— BEGIN DOCUMENT PASSAGE —
Be careful what you ask for, it might just come true
Damn right! I love those vids!
I want to see the videos and I also like monkeys !!!
Still, no jump ? Can you develop the process happening to this decision ? (We had the same problem, and resulted in the same decision in our game). I’m curious here
Thanks
(Ho, and of course you have to post theses vidz :p)
Please just stop talking about “jump”, bulletstorm is a freaking funny game which gameplay must absolutely not have jump !
It’s not a PK-like ! If there was jump (and bunny hopping in Bulletstorm), gameplay and fun would be totally destroyed.
> (we actually have videos of both of these – leave a message in the comments if you want us to post them)
Do want!
WHOA, I smell some serious code optimization to make this world-inside-the-world simulations to be possible
and yes, give us the videos
Yes.Please post those videos.
— END DOCUMENT PASSAGE —
— BEGIN MATERIAL FOR THIS TASK —
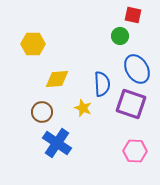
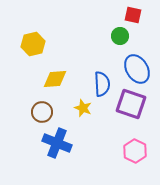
yellow hexagon: rotated 15 degrees counterclockwise
yellow diamond: moved 2 px left
blue cross: rotated 12 degrees counterclockwise
pink hexagon: rotated 25 degrees clockwise
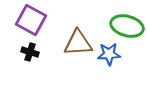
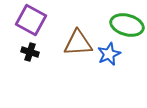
green ellipse: moved 1 px up
blue star: rotated 20 degrees counterclockwise
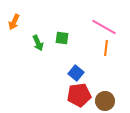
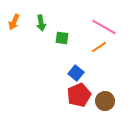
green arrow: moved 3 px right, 20 px up; rotated 14 degrees clockwise
orange line: moved 7 px left, 1 px up; rotated 49 degrees clockwise
red pentagon: rotated 15 degrees counterclockwise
— END MATERIAL FOR THIS TASK —
- WRITTEN INSTRUCTION 1
Please count the lines in the records that contain the word "green", and give only that number.
- WRITTEN INSTRUCTION 2
Write the next few comments in the thread of game-blog reader replies, picking up after its last comment.

- REPLY 1
2

- REPLY 2
Videos! Yes, please!
World in the world? Inceptstorm, anyone?
Viedeos! Videos! Videos!
Ps3 version has no god beams but the 360 does. come on guys, im tired of paying full price for an inferior product.
I LOVE YOU. IN FIVE YEARS, WHEN i HAVE MY SHIT TOGETHER, I WOULD LIKE TO WORK FOR YOU.
Chris I was wathing comparision and X360 version has no screen saying that demo don’t represent full product and PS3 has this info, so maybe in full version god beams will be present in PS3 vesrion.
i want to come true i want VIDEOS!!!